A cirurgia, feita com anestesia geral, é simples e indolor, mas deve ser executada apenas por veterinários devidamente habilitados. Em torno de uma semana, o animal estará totalmente recuperado.
De acordo com recomendação da Associação Humanitária de Proteção e Bem-Estar Animal, a castração pode ser feita a partir dos dois meses de idade. Para as fêmeas, é recomendado castrar antes do primeiro cio. Além de evitar a proliferação desenfreada de animais, a esterilização traz como vantagens a diminuição dos riscos de câncer e outras doenças na mama, próstata, testículos e útero.
De acordo com o Departamento de Saúde Coletiva (DSC) da Prefeitura Municipal, o Centro de Controle de Zoonoses (CCZ) de Bauru esteriliza todos os animais destinados à adoção. Mensalmente, são sacrificados uma média de 400 cães e gatos diagnosticados com doenças como a leishmaniose, que não tem cura. A estimativa é de que Bauru tenha 60 mil cachorros e 20 mil gatos.
Prefeitura ainda não tem plano de controle populacional de animais
De acordo com a médica veterinária Ana Lúcia Geraldi, muitas pessoas adquirem animais de estimação por impulso e não se dão conta da responsabilidade que representa criá-los de maneira adequada. Por esse motivo, aliada a uma campanha de conscientização sobre a importância da guarda responsável, ela avalia que o poder público municipal deveria desenvolver um plano de castração urgente e massivo na cidade. “Se não gratuito, esse procedimento deveria ter preços populares para que todos tivessem acesso”, acrescenta.

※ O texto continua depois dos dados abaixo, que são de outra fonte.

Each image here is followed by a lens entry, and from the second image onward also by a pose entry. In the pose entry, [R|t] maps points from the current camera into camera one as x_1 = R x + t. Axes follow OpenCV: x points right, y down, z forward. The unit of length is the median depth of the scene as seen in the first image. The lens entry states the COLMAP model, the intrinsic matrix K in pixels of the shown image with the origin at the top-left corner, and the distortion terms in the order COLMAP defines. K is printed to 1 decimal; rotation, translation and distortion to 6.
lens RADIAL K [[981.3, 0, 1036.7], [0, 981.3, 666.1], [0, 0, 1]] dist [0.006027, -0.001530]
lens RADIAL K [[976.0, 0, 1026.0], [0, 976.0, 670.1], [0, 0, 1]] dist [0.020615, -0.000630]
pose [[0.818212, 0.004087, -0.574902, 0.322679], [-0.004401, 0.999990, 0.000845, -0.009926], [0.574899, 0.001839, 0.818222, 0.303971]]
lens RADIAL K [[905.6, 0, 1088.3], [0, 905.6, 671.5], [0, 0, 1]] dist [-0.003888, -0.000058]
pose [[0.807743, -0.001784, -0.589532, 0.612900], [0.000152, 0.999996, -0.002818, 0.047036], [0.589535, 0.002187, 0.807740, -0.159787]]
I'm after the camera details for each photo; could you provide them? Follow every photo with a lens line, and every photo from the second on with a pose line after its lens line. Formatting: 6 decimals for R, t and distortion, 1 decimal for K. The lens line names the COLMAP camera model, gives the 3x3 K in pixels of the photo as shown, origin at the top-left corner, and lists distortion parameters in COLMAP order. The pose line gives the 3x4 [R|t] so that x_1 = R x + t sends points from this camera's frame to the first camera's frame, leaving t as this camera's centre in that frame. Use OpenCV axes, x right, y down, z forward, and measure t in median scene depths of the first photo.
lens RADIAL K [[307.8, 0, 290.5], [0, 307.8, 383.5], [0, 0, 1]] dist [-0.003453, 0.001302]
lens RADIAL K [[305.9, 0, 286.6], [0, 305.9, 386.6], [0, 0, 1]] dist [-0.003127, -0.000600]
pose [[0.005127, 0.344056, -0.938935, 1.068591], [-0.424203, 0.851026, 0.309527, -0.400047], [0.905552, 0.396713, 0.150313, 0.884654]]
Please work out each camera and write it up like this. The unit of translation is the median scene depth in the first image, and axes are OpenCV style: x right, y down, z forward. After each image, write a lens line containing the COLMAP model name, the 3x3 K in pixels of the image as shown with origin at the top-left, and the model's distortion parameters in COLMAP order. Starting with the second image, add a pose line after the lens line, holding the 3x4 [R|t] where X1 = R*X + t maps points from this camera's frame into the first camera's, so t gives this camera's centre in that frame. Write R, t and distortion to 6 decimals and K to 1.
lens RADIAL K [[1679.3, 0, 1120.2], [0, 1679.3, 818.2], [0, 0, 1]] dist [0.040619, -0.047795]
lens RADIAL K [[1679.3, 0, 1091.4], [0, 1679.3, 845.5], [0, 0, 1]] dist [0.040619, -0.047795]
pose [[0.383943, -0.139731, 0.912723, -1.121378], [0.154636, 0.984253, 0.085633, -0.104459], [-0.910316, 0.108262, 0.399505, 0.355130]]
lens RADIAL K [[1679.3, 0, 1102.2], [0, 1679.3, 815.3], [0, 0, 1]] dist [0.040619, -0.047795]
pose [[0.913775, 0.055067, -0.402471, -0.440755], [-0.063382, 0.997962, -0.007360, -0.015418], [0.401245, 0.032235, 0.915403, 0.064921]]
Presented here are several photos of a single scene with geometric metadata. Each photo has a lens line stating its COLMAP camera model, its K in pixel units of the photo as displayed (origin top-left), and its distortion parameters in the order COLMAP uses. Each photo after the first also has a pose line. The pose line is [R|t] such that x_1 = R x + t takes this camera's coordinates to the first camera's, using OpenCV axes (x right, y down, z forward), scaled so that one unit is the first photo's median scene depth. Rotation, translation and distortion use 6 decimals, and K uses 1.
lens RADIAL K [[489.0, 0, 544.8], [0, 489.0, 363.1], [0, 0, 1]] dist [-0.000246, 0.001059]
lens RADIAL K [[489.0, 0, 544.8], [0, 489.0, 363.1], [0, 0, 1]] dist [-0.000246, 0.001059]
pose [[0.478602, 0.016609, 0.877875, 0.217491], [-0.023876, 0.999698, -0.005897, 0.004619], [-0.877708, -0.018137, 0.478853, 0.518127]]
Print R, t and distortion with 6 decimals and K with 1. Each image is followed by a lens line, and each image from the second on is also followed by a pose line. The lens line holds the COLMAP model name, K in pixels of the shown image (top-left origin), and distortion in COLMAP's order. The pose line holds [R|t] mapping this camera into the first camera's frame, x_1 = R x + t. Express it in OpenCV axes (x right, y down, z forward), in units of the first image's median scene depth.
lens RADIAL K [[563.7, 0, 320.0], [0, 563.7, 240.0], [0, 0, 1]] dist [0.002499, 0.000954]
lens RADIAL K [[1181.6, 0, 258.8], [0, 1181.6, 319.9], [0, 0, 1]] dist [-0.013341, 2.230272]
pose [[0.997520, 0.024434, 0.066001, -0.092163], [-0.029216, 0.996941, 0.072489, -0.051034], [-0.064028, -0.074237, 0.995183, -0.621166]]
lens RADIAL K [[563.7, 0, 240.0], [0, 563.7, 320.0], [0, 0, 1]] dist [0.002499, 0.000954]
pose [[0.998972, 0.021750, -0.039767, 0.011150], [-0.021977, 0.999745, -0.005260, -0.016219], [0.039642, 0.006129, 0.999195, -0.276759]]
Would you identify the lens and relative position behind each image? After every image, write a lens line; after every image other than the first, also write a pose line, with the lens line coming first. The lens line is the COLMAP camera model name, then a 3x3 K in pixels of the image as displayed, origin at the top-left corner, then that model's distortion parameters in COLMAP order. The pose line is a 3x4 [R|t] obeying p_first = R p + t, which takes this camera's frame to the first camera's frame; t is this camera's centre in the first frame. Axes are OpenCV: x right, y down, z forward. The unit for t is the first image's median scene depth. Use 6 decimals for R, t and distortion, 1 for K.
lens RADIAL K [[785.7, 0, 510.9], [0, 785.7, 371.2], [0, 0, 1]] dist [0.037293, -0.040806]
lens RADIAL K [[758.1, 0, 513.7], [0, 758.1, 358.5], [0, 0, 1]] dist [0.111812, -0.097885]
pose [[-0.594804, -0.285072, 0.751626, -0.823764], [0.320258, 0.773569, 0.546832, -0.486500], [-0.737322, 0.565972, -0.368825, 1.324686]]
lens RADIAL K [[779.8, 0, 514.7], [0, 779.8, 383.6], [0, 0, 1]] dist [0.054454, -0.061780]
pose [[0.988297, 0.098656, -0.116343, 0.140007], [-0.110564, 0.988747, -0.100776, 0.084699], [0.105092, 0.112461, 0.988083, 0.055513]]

Recentemente, o prefeito Rodrigo Agostinho afirmou não descartar a possibilidade de implementar um programa de esterilização de animais, mas não sinalizou sobre um prazo para que ele fosse implantado. Segundo ele, o projeto ainda requeria estudo sobre uma eventual parceria com a classe dos médicos veterinários, que tem nesse tipo de intervenção cirúrgica parte de seus rendimentos.
Na ocasião, o secretário municipal da Saúde, Fernando Monti, alegou que todos os recursos direcionados às atividades do Centro de Controle de Zoonoses (CCZ) são retirados da Secretaria Municipal de Saúde e, portanto, destinar maior investimento ao órgão seria o mesmo que sacrificar a saúde humana em prol do bem-estar dos animais. E argumentou que a responsabilidade da castração é pertinente a cada munícipe que opta por ter um bicho em casa.
No último dia 7, foi publicada a lei que criou o Conselho Municipal de Proteção e Defesa dos Animais, que ainda depende de regulamentação, estabelecimento de regimento interno e constituição de seus membros para começar a atuar.